A talhe de foice
Por Machado da Graça
Ao princípio, pelo nome, não o identifiquei. Foi preciso o Notícias publicar a sua foto para eu o reconhecer. Está mais velho, barba e cabelos brancos, mas o sorriso é o mesmo.
Estou a falar do Joseldo Massango, agora famoso no âmbito do processo dos Aeroportos de Moçambique.
Quando o conheci, há muitíssimos anos, a situação era diferente.
Havia os bons e os maus. E o Massango fazia parte dos bons. Quadro importante do Departamento do Trabalho Ideológico do Partido Frelimo.
Eu fazia parte dos maus. Junto com um grupo de outros colegas éramos conhecidos como os “esquerdistas da informação”. Só para citar o nome dos que já não estão entre nós, faziam parte do grupo o Carlos Cardoso, o Ricardo Timane e o Migueis Lopes Jr.
Enquanto os “bons” diziam sim a tudo o que a hierarquia da Frelimo decidia, nós os “maus”, diziamos muitas vezes sim mas acrescentávamos um incómodo “mas...” E, outras vezes, dissemos mesmo “não”.
O que, é claro, era reprovado fortemente pelos “bons” do estilo Massango.
Passaram-se imensos anos depois disto e vou agora encontrar o bom do Massango como declarante no julgamente do caso dos Aeroportos de Moçambique.
Ao que parece ele tinha um terreno que o Cambaza pretendia.
E o PCA dos Aeroportos, como não devia ter dinheiro para comprar o terreno, declarou lá na empresa que tinham que fazer um donativo ao Partido Frelimo.
E isso deve ter sido considerado suficiente. Diria eu que, se calhar, não era a primeira vez que tal acontecia.
Só que, desta vez, o nome a figurar no cheque não era o daquela formação política e sim o do Joseldo Massango. Porquê? Não sabemos. Será que ele ainda é funcionário do Partido Frelimo e pode receber, em seu nome pessoal, donativos para o seu partido?
Mas, ao que parece, os 25 mil dólares que a Aeroportos pagou nunca entraram nos cofres do Partido Frelimo. Ficaram, muito prosaicamente, nos bolsos do Massango. Quase na totalidade.
Segundo ele foi dizer ao tribunal, recebeu o cheque como pagamento do terreno que vendeu a Cambaza.
E, logo aqui, se levantam algumas dúvidas.
Se o Massango estava a vender, a título particular, um terreno ao Cambaza, por que razão o cheque do pagamento foi passado pela empresa dos Aeroportos?
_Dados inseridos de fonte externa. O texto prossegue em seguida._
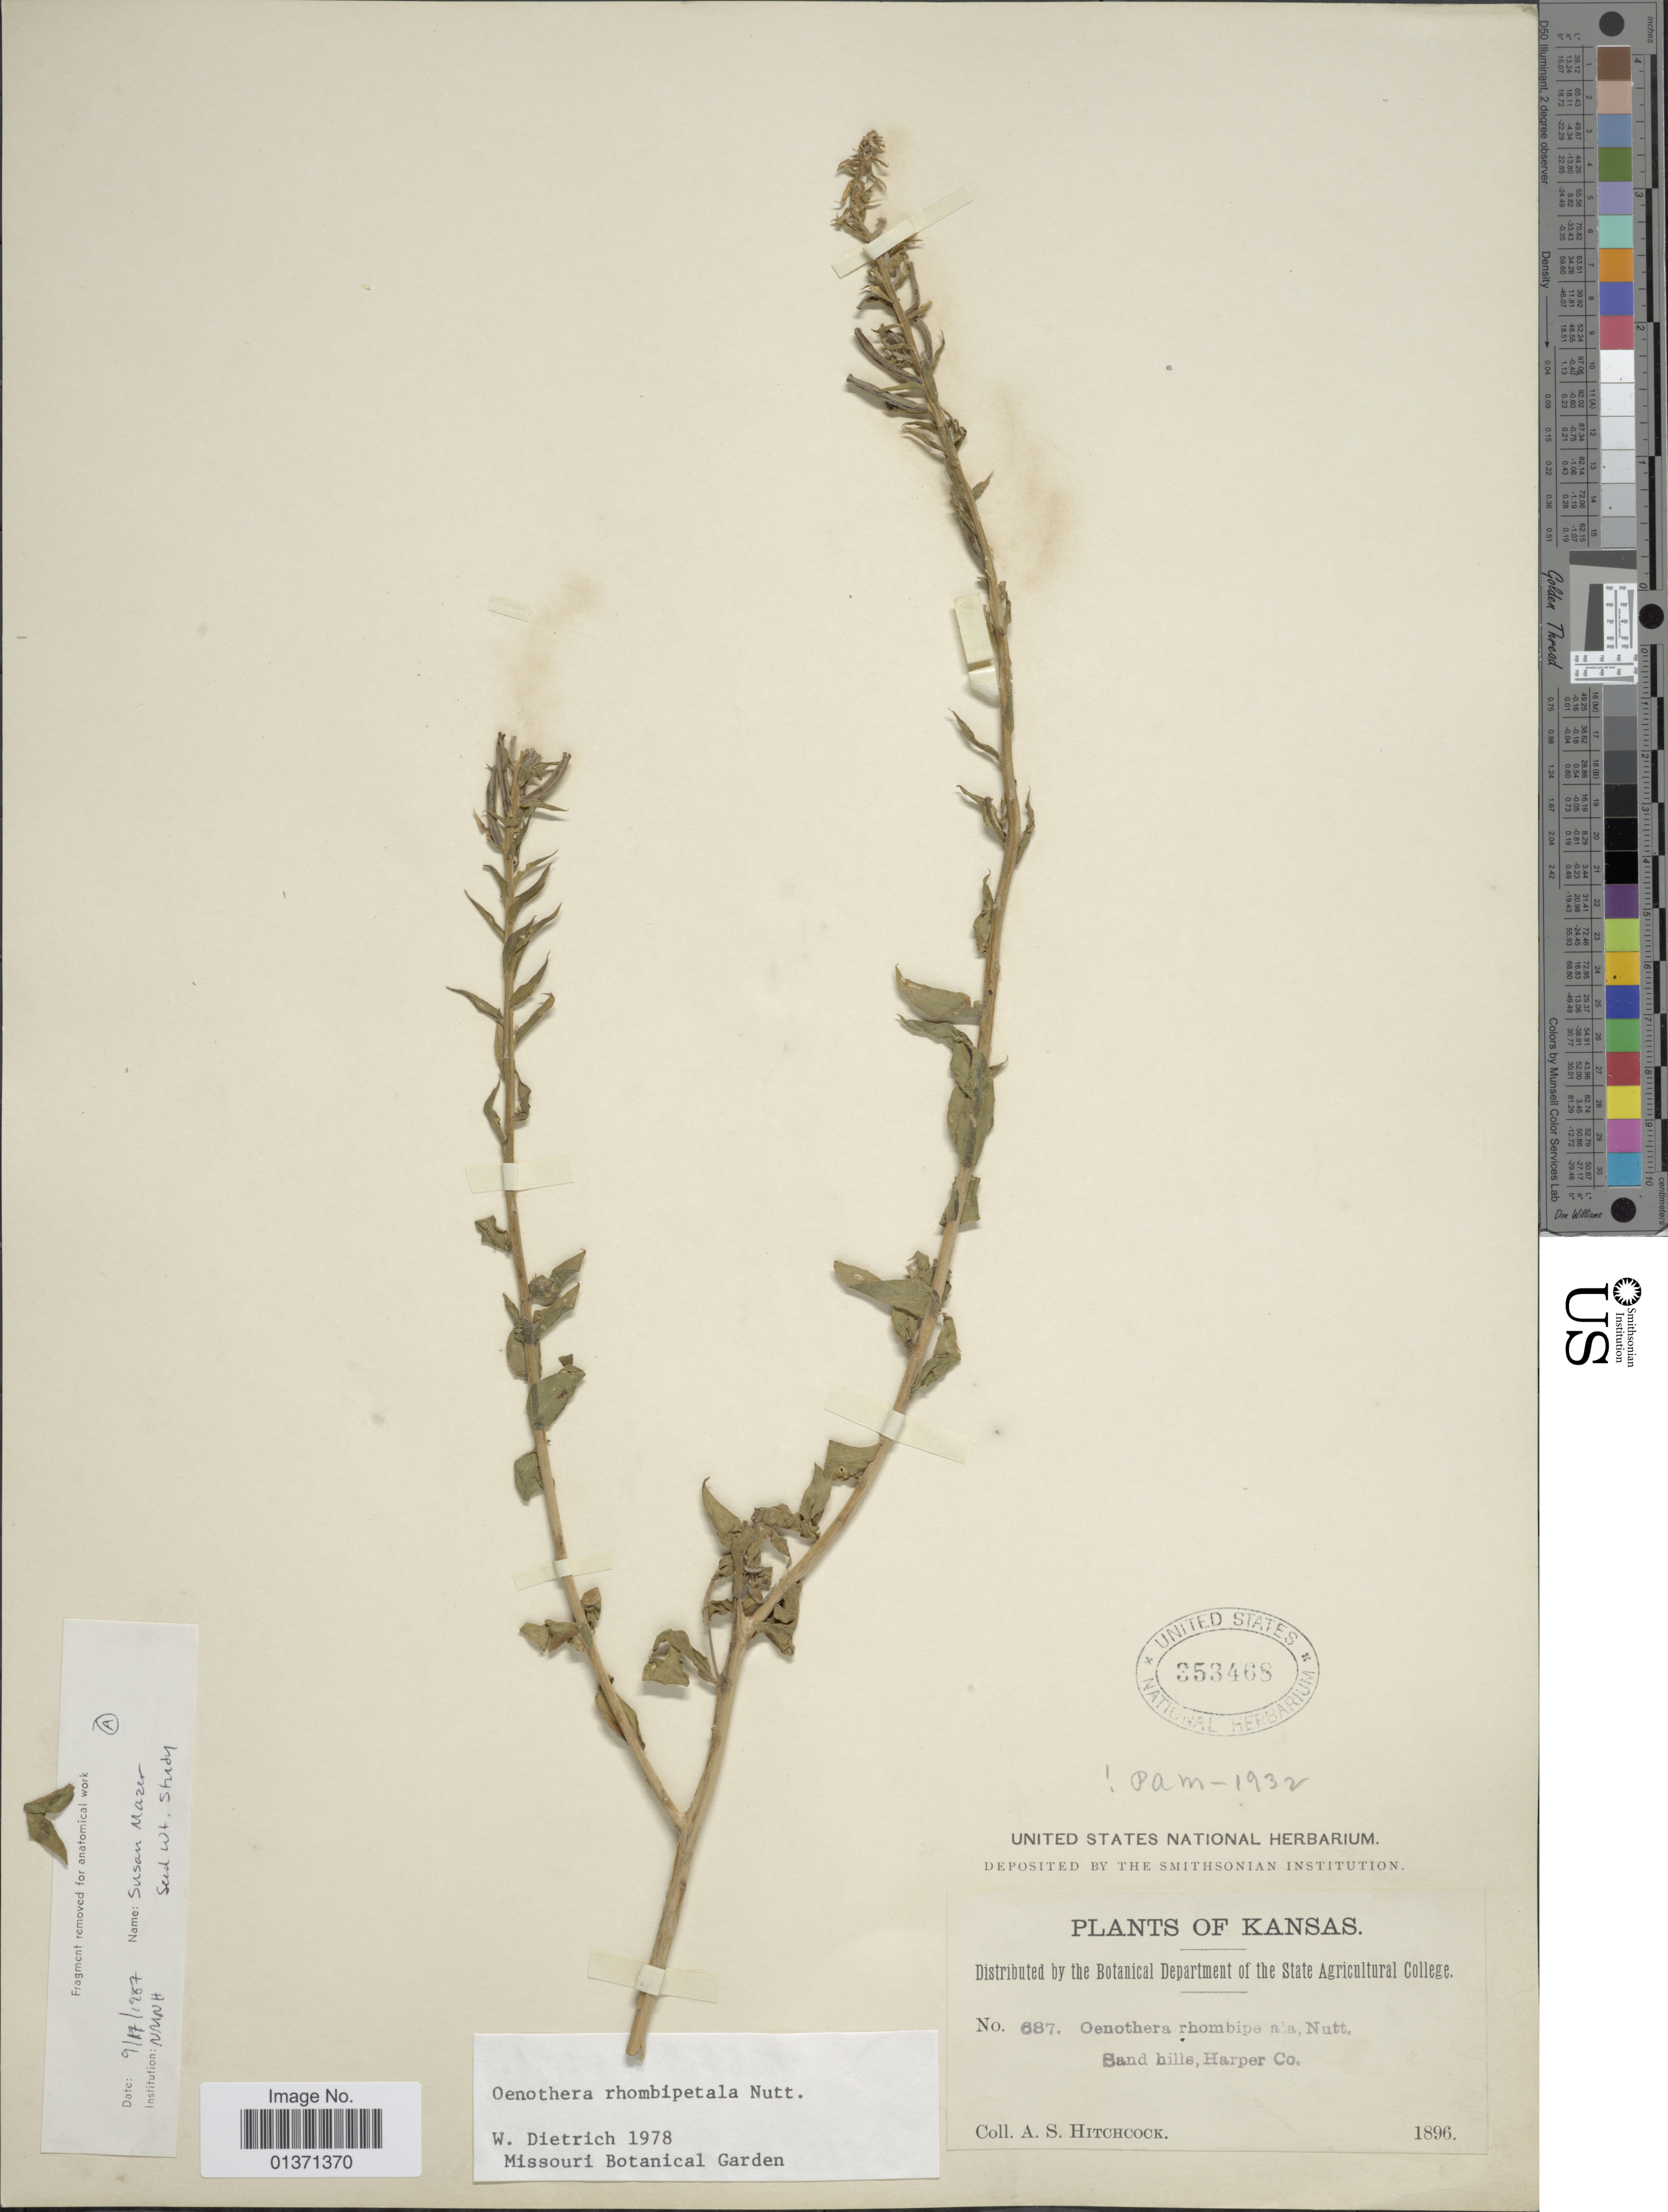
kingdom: Plantae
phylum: Tracheophyta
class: Magnoliopsida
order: Myrtales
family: Onagraceae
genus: Oenothera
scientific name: Oenothera rhombipetala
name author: Nutt. ex Torr & A. Gray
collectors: A. S. Hitchcock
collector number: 687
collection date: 1896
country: United States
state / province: Kansas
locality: Sand hills, Harper Co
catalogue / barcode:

Coisa estranha, não acha, leitor?
Mas as estranhezas não acabam por aqui.
Ao que parece o tal terreno não foi vendido por 25 mil dolares, mas apenas por 20 mil. O que deu como resultado que o bom do Massango terá ido entregar os 5 mil restantes ao seu amigo Cambaza. Portanto, este recebeu da sua empresa não só um terreno como um bónus extra de 5 mil dólares.
E tudo poderia ficar por aqui, no melhor dos mundos, se não acontecesse o facto de que, em Moçambique, a terra não pode ser vendida.
Ora o declarante Massango não disse ao tribunal que tinha vendido ao Cambaza um prédio, uma casa, seja que benefeciações do terreno fossem. Disse que tinha vendido um terreno.
O que, só por si, é ilegal. Acho mesmo que é inconstitucional.
E nós vamos ficar assim? Não vai haver consequências jurídicas de tudo isto?
Será que o cartão vermelho vai continuar a permitir a impunidade dos seus portadores?
Eu já estou farto disso. Você não está, amigo leitor?
Estamos a falar de um Trabalhador Ideológico dos tempos do Socialismo. Para que ideologia trabalhará ele hoje?